START EXERCISE INPUT
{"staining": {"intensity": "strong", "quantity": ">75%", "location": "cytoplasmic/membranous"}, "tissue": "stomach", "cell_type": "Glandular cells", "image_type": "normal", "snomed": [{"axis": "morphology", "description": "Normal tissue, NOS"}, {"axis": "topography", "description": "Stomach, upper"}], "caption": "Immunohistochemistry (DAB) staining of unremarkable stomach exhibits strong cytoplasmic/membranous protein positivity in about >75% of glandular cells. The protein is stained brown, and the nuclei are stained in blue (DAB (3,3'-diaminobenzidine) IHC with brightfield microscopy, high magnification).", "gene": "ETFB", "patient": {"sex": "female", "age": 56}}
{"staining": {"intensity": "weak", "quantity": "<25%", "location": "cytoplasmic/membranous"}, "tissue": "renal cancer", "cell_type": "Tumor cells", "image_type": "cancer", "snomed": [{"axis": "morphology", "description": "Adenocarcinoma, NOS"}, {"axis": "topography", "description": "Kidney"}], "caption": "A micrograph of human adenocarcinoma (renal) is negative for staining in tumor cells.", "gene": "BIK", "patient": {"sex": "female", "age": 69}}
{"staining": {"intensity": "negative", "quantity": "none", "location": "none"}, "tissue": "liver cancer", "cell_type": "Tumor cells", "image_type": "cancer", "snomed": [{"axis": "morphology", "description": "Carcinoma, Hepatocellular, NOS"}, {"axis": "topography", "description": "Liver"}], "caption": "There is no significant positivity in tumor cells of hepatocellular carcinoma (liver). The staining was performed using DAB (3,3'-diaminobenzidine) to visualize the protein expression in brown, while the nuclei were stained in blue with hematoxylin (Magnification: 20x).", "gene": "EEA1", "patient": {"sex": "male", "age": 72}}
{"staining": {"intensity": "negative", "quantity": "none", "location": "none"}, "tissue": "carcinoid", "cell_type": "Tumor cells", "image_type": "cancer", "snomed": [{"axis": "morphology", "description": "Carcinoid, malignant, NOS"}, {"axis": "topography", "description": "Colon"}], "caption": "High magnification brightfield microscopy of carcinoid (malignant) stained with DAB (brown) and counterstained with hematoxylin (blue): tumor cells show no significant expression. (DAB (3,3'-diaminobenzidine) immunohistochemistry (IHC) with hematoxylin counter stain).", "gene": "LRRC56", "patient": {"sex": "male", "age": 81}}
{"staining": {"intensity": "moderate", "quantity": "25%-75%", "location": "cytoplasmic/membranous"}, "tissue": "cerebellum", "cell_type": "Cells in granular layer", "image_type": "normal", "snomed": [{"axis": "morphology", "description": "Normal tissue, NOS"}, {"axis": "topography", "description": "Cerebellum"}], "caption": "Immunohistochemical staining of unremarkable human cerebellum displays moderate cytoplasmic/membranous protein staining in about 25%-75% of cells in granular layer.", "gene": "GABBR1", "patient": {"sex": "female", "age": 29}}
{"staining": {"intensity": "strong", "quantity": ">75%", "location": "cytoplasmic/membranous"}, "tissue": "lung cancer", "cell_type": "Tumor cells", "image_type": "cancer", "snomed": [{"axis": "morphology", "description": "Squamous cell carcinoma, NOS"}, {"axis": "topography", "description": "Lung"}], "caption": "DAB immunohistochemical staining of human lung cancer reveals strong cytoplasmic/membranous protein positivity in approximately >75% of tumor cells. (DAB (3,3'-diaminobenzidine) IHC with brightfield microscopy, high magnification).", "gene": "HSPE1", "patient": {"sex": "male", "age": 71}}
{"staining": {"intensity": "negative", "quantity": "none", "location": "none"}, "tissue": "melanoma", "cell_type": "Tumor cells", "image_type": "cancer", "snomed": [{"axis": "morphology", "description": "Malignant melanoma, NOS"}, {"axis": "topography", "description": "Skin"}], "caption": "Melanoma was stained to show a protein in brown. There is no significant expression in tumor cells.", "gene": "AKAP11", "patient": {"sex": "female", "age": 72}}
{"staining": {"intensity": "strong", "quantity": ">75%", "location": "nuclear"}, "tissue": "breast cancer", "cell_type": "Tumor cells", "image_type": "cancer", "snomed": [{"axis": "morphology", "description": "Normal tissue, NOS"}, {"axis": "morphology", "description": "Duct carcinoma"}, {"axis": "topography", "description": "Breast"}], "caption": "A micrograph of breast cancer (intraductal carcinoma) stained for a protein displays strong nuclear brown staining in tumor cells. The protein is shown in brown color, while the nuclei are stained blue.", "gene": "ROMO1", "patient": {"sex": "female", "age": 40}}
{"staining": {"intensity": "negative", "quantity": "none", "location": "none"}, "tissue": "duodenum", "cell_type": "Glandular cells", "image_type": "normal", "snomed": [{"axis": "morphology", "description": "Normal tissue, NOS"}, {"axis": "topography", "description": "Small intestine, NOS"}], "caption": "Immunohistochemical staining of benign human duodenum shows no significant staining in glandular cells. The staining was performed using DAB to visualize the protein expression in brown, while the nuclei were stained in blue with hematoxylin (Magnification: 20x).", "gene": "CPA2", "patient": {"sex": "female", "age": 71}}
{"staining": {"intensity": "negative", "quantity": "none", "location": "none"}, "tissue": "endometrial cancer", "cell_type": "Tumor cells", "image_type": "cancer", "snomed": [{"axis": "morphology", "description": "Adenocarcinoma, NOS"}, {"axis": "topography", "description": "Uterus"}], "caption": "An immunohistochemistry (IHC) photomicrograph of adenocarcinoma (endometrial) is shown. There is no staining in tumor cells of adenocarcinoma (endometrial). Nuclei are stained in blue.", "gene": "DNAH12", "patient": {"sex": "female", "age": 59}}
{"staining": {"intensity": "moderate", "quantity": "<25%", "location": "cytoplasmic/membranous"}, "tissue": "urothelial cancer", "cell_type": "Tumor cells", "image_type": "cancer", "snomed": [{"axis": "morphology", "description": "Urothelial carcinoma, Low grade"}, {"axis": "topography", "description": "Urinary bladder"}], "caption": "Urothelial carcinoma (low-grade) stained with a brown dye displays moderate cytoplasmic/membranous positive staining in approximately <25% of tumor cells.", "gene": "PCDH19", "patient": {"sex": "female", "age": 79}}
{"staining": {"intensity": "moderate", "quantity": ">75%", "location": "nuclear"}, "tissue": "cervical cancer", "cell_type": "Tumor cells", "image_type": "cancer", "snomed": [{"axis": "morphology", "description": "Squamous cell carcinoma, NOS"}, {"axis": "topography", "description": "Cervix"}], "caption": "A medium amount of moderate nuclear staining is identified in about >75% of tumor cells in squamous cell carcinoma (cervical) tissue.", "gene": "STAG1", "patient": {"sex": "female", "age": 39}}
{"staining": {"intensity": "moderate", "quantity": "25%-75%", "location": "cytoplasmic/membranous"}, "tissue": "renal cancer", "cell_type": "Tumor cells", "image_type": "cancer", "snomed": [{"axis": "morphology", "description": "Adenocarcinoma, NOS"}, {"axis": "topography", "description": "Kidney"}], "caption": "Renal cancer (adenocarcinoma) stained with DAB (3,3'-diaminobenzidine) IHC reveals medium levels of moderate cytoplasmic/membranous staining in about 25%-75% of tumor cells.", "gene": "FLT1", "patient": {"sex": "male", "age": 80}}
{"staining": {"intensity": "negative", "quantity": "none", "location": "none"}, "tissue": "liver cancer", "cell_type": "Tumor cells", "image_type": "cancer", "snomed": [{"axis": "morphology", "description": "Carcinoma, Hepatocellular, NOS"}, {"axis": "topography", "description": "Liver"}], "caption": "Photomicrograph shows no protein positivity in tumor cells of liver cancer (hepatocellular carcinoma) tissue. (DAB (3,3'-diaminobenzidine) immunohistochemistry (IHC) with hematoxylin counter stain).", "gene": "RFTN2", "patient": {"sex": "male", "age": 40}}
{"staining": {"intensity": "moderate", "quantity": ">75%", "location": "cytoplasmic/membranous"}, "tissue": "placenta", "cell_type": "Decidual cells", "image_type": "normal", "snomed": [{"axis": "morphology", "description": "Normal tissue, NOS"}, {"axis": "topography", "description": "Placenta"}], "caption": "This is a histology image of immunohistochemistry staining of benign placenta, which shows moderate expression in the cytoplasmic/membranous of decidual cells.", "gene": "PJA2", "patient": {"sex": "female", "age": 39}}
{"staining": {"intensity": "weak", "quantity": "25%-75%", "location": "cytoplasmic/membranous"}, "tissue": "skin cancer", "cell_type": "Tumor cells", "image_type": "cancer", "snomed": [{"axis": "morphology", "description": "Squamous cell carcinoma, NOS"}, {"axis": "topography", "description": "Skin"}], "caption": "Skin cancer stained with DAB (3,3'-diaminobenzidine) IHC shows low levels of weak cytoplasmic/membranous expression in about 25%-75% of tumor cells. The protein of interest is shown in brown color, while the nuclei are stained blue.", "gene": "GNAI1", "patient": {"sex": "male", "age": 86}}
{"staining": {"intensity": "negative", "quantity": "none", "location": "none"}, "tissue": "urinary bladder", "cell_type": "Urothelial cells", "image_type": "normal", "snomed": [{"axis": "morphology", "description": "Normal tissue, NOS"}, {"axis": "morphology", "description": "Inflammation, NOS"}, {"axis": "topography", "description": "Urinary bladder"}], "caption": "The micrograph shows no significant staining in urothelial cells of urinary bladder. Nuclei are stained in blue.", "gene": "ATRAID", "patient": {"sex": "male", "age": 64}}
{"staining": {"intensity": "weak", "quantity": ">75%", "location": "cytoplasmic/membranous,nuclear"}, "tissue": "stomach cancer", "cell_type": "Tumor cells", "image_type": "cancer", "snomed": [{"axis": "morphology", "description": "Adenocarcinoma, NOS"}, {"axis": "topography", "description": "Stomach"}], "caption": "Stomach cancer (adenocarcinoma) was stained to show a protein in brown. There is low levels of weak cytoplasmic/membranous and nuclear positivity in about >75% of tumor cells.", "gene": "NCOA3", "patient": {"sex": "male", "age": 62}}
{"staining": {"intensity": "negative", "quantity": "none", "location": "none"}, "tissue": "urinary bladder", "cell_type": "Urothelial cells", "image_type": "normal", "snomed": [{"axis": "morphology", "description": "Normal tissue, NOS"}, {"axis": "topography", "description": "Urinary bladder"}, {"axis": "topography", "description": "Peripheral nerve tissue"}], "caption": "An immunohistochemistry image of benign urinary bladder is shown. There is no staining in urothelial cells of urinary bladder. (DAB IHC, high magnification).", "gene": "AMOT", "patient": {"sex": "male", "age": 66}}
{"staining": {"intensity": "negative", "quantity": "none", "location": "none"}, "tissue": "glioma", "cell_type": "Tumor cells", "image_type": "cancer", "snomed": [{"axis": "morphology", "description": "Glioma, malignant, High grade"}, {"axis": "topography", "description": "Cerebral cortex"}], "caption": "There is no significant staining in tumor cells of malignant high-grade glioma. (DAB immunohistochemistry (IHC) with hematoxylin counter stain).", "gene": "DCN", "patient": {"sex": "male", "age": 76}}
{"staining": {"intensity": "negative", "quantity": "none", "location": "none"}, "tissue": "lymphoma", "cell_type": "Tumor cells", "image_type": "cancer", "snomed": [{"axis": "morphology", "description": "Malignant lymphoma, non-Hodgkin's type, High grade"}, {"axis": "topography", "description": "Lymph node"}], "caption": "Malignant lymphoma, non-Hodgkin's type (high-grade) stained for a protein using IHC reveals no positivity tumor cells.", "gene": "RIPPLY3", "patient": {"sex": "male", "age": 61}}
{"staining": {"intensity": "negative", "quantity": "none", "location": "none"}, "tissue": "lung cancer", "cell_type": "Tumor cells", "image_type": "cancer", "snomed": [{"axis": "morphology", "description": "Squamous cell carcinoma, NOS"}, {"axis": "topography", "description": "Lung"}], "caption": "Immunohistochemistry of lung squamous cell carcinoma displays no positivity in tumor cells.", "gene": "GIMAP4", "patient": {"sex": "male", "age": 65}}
END EXERCISE INPUT
Among the lines above, repeat exactly those from the line with "carcinoma (low-grade) stained" to the line with "cancer (adenocarcinoma) stained", counting both ends.

=== ANSWER TO THIS EXERCISE ===
{"staining": {"intensity": "moderate", "quantity": "<25%", "location": "cytoplasmic/membranous"}, "tissue": "urothelial cancer", "cell_type": "Tumor cells", "image_type": "cancer", "snomed": [{"axis": "morphology", "description": "Urothelial carcinoma, Low grade"}, {"axis": "topography", "description": "Urinary bladder"}], "caption": "Urothelial carcinoma (low-grade) stained with a brown dye displays moderate cytoplasmic/membranous positive staining in approximately <25% of tumor cells.", "gene": "PCDH19", "patient": {"sex": "female", "age": 79}}
{"staining": {"intensity": "moderate", "quantity": ">75%", "location": "nuclear"}, "tissue": "cervical cancer", "cell_type": "Tumor cells", "image_type": "cancer", "snomed": [{"axis": "morphology", "description": "Squamous cell carcinoma, NOS"}, {"axis": "topography", "description": "Cervix"}], "caption": "A medium amount of moderate nuclear staining is identified in about >75% of tumor cells in squamous cell carcinoma (cervical) tissue.", "gene": "STAG1", "patient": {"sex": "female", "age": 39}}
{"staining": {"intensity": "moderate", "quantity": "25%-75%", "location": "cytoplasmic/membranous"}, "tissue": "renal cancer", "cell_type": "Tumor cells", "image_type": "cancer", "snomed": [{"axis": "morphology", "description": "Adenocarcinoma, NOS"}, {"axis": "topography", "description": "Kidney"}], "caption": "Renal cancer (adenocarcinoma) stained with DAB (3,3'-diaminobenzidine) IHC reveals medium levels of moderate cytoplasmic/membranous staining in about 25%-75% of tumor cells.", "gene": "FLT1", "patient": {"sex": "male", "age": 80}}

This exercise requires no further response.